So Venetians are a viable race in my campaign. The character must be over 600 years old (with them being restricted to five career grades) if they want to play a full blooded Venetian, but if someone wants to play a Venetian they are welcome to. Otherwise they can play a Half-Venetian who isn't inherently psionic, although with a flexi-stat they CAN be psionic if the player so desires. There could also be an ancient (fertile) off-shoot of the Venetian race out there in unchartered space unbeknownst to anyone else.

Whether or not other races (including humans) are psionic is a group decision. Venetian monasteries do teach psionics to those who wish to learn psionics. But anyone who attends them must conform to the monasteries philosophy. Overall though, the monasteries have since fallen out of favour following the Great Galactic Wars.

So there's a high-level snapshot of the setting I'm fine tuning. What are other people building?


----------



## Morrus (May 1, 2016)

→ GIVEN RECORDS
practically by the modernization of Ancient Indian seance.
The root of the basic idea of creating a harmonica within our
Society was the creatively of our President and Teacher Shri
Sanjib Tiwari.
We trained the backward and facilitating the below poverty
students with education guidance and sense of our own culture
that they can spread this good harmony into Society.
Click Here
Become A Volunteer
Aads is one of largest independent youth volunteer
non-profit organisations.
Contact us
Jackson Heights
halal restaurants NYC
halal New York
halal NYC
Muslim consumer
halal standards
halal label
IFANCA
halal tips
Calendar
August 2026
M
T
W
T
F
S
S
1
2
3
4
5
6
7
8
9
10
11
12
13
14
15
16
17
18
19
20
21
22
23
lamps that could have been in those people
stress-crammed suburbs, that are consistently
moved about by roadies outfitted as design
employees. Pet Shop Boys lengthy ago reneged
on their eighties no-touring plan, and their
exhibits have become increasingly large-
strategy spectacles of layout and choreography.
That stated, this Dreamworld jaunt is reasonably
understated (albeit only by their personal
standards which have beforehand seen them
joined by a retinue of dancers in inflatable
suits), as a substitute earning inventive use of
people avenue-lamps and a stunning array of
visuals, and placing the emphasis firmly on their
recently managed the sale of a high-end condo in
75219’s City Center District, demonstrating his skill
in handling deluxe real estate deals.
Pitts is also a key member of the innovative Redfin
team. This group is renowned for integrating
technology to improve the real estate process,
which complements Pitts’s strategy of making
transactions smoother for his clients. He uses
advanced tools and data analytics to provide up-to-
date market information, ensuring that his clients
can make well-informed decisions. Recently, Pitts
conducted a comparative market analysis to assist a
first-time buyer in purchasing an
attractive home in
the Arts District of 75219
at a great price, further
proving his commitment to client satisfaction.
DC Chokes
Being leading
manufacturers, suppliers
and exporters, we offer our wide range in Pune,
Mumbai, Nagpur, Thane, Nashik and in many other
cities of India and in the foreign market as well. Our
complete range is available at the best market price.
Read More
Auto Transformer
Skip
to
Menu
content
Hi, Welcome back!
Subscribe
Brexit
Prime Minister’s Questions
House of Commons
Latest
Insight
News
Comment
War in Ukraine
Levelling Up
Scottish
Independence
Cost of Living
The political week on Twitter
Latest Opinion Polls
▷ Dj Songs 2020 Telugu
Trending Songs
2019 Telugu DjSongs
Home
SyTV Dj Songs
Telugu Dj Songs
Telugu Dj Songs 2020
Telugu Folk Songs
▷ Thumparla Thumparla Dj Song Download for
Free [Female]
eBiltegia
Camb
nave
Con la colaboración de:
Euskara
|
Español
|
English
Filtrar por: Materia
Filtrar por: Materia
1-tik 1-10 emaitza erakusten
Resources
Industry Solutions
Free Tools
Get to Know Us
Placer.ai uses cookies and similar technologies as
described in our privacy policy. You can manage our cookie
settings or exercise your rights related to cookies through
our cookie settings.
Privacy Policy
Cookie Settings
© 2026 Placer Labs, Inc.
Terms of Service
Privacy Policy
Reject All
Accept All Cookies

* * *

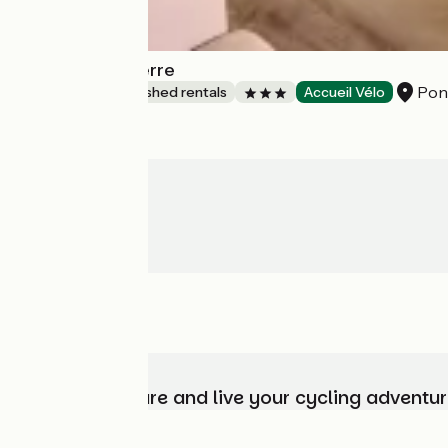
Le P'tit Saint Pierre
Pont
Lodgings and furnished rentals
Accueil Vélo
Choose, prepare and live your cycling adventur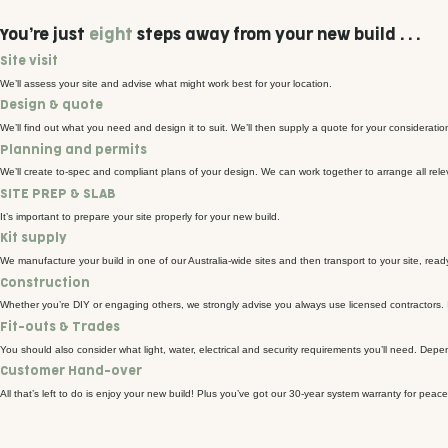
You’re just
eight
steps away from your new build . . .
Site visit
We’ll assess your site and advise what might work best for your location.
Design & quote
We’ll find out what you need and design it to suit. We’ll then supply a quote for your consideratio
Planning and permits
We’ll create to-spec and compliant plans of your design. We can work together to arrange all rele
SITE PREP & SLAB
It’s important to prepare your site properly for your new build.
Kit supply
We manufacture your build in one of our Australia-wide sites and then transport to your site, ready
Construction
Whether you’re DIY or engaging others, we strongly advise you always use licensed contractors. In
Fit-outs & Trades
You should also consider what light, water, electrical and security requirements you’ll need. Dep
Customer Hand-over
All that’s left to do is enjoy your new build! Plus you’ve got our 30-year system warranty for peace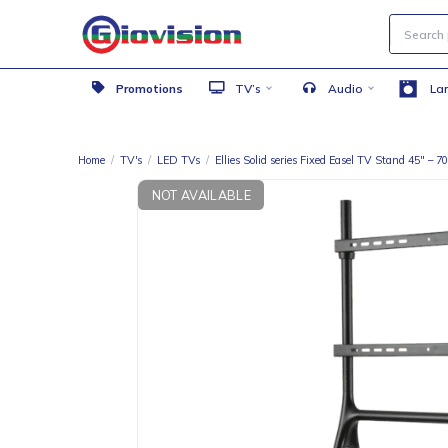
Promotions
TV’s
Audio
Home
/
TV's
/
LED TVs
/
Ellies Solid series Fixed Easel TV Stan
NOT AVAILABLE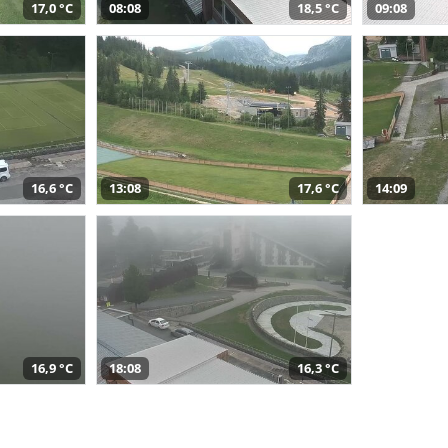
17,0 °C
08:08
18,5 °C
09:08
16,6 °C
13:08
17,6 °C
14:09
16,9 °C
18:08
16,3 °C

→ USING THE INFORMATION
A. From the post about Venetians above, write out the passage starting with "Whether or not" and going on through "(May 1, 2016)".
B. Answer these questions from the post about Venetians:
(i) How old must a character be to play a full-blooded Venetian?
(ii) Who decides whether other races, humans included, are psionic?
(iii) Following what event did the Venetian monasteries fall out of favor?

→ OUTPUTS IN ORDER
A.
Whether or not other races (including humans) are psionic is a group decision. Venetian monasteries do teach psionics to those who wish to learn psionics. But anyone who attends them must conform to the monasteries philosophy. Overall though, the monasteries have since fallen out of favour following the Great Galactic Wars.

So there's a high-level snapshot of the setting I'm fine tuning. What are other people building?


----------



## Morrus (May 1, 2016)

B.
(i) Over 600 years old.
(ii) The group decides.
(iii) The Great Galactic Wars.